Photogrammetry services in topographic mapping are well established but in recent years the technique has been widely applied in the fields of GIS, architecture, industry, engineering, medicine, geology and many others for the production of precise 3D data. There are many Commercial on the Self (COTS) software available in the market for photogrammetric processing but their higher cost limits the wide user base coming from developing countries like India from adopting Photogrammetry for high-resolution DEM/DEM generation in their applications, which resulted in less accurate earth surface process-related modelling and simulation. To combat this, Scanpoint Geomatics Limited (SGL), India has developed a cost effective and user-friendly photogrammetry module for their IGiS software. The IGiS Photogrammetry Module can process any Stereo data having a rational polynomial coefficient (RPC) file using the Rational Function Model (RFM). However, this module doesn’t need any GCP or match point for the photogrammetric processing, adding some well distributed GCPs, enhances the planimetric and vertical accuracy of the output. This module also provides the functionality of converting the vertical datum to and from ellipsoid to geoid. The module has the automated DEM to DTM generation as well as ortho-rectification tools to generate realistic ortho-images (Figure 2).


Figure 2:

High-resolution ortho-image (Dehradun City, Uttarakhand, India) generated using Worldview-3 stereo data and generated DEM in IGiS Photogrammetry Module.

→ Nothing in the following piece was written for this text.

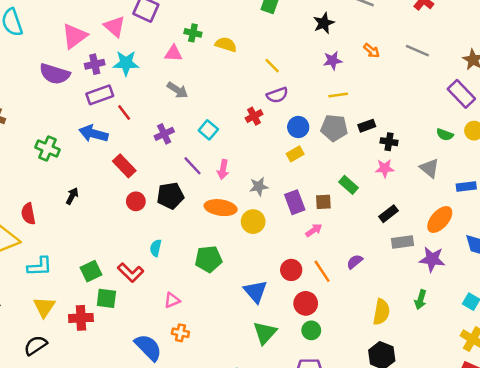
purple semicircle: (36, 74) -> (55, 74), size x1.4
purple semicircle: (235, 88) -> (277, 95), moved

Roberts, P. O. (1957). An integrated system of highway location analysis using photogrammetry and electronic computers (Doctoral dissertation, Massachusetts Institute of Technology).

Miller, C. L., & Laflamme, R. A. (1958). The Digital Terrain Model-: Theory & Application. MIT Photogrammetry Laboratory.

Maune, D. F., et al., (2001). Accuracy standards. Digital Elevation Models and Applications: The DEM User’s Manual, 61-82.

Singh, M. K., et al., (2015). High-resolution DEM generation for complex snow-covered Indian Himalayan Region using ADS80 aerial push-broom camera: a first time attempt. Arabian Journal of Geosciences, 8(3), 1403-1414.